*DATA UNDER STUDY:*
══════════
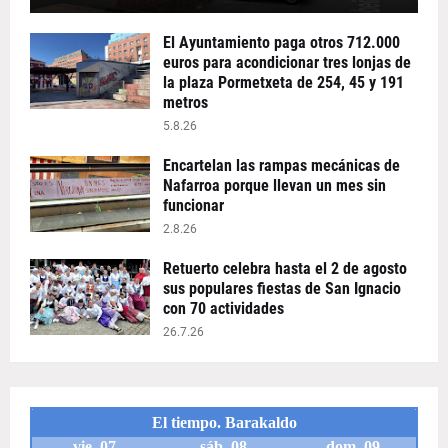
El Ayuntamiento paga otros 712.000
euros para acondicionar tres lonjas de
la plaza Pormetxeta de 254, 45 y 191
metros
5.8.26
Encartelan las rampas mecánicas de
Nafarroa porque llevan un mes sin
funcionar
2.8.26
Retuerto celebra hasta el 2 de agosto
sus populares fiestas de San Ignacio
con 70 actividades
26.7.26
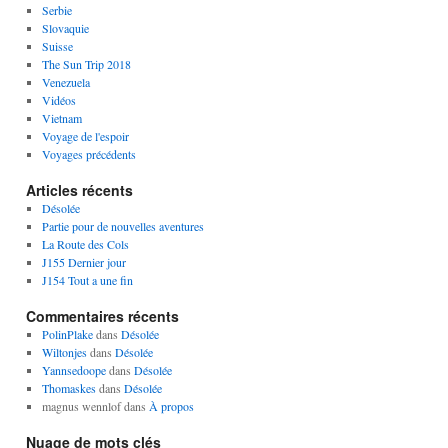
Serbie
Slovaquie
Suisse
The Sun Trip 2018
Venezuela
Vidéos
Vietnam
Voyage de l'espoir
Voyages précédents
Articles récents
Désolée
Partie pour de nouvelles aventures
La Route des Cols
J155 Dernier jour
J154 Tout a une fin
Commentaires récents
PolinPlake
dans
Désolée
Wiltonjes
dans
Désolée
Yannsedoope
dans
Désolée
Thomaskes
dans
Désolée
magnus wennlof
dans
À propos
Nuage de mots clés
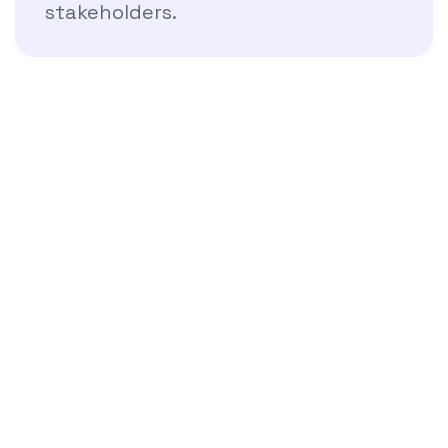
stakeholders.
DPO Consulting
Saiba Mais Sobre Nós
══════════
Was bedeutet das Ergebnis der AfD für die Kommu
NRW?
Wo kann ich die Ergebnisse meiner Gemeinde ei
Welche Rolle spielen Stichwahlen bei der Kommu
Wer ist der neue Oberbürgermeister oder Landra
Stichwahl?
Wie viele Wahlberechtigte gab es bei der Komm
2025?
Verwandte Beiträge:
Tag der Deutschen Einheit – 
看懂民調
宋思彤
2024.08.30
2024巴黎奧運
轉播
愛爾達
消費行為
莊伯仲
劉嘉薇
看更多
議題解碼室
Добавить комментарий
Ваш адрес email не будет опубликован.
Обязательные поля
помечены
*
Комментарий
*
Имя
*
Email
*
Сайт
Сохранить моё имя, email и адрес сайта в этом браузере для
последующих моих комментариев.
══════════
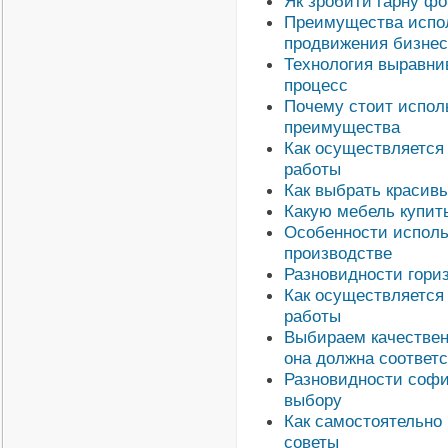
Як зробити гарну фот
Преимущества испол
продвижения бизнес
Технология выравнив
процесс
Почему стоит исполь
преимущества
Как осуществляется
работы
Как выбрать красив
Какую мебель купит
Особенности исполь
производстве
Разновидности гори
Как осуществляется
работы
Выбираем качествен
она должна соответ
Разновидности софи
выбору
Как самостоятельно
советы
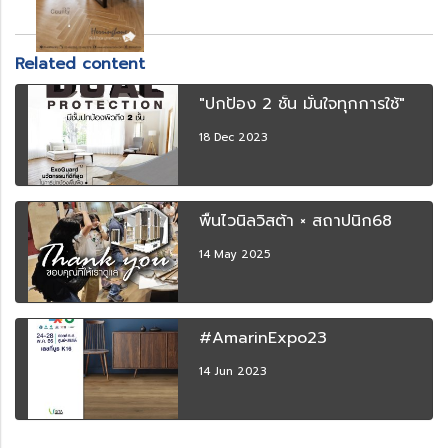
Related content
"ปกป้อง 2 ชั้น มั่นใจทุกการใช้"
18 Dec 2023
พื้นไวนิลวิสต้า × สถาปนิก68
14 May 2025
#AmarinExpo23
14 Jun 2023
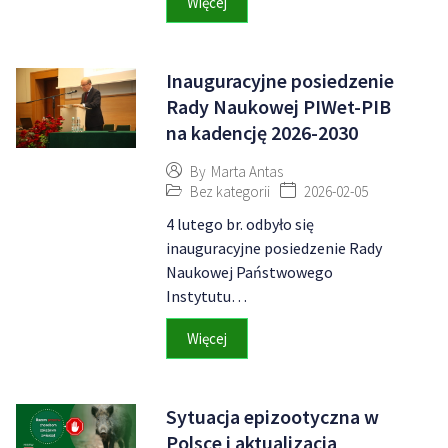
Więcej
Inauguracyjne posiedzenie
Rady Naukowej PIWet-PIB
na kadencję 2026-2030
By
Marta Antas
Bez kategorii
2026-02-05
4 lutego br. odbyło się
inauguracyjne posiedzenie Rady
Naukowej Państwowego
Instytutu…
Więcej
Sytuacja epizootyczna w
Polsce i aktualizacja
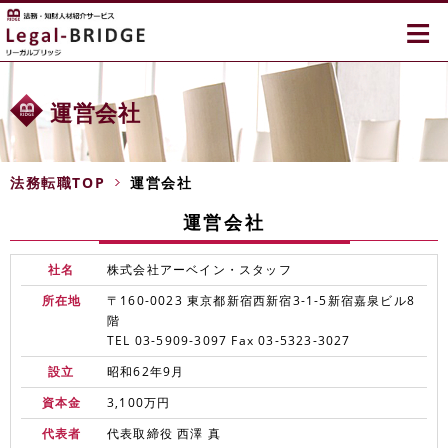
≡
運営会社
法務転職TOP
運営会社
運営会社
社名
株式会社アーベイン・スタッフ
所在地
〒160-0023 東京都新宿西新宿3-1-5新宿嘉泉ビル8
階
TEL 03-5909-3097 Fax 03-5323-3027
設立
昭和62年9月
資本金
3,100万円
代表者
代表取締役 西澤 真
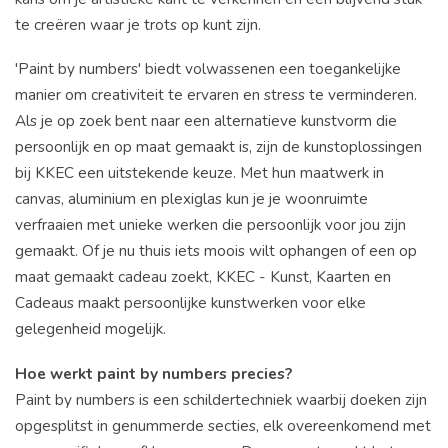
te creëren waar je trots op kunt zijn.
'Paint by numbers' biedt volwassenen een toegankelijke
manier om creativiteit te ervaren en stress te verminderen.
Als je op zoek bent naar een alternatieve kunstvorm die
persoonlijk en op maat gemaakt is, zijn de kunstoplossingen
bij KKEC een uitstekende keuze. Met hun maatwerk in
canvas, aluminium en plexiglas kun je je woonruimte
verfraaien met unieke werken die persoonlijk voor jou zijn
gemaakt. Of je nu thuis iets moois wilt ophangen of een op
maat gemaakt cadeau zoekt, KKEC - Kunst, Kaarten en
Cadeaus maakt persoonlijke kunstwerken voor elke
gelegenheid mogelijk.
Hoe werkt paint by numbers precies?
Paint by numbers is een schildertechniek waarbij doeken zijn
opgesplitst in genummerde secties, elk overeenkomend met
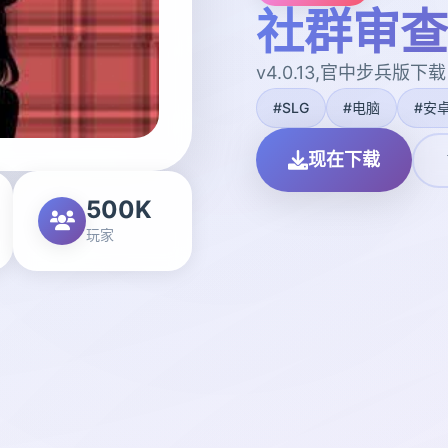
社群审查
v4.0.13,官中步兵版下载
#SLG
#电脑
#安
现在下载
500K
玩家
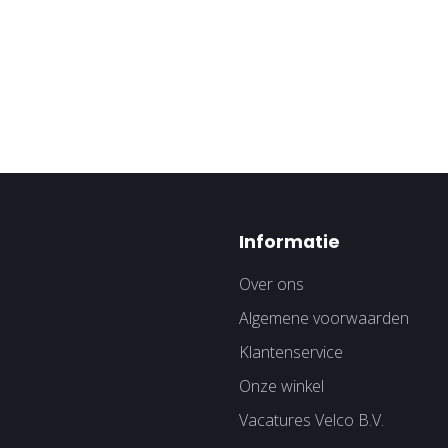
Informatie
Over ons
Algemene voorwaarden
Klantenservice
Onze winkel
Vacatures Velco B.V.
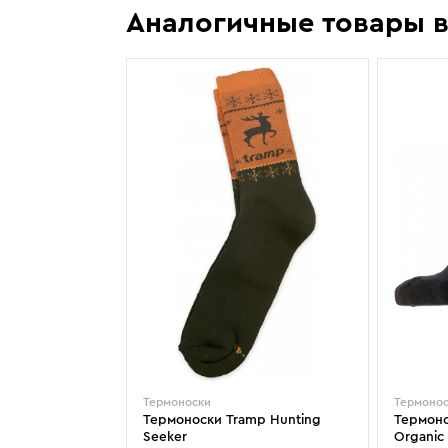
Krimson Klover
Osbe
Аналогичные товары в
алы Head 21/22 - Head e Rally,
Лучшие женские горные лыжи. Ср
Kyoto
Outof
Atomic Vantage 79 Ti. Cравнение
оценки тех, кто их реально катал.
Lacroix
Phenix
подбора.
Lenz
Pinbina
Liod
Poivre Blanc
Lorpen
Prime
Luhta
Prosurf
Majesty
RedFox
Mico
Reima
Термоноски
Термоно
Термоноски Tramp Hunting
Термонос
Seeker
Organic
══════════
*WRITTEN TASK:* Put the lines of the material above into a Markdown table with the columns Row and Text, starting at the line that contains "te creëren waar je trots op kunt zijn." and stopping after the line that contains "verfraaien met unieke". Give each line its row number, and leave out blank lines.

*WRITTEN SOLUTION:*
| Row | Text |
|---|---|
| 1 | te creëren waar je trots op kunt zijn. |
| 2 | 'Paint by numbers' biedt volwassenen een toegankelijke |
| 3 | manier om creativiteit te ervaren en stress te verminderen. |
| 4 | Als je op zoek bent naar een alternatieve kunstvorm die |
| 5 | persoonlijk en op maat gemaakt is, zijn de kunstoplossingen |
| 6 | bij KKEC een uitstekende keuze. Met hun maatwerk in |
| 7 | canvas, aluminium en plexiglas kun je je woonruimte |
| 8 | verfraaien met unieke werken die persoonlijk voor jou zijn |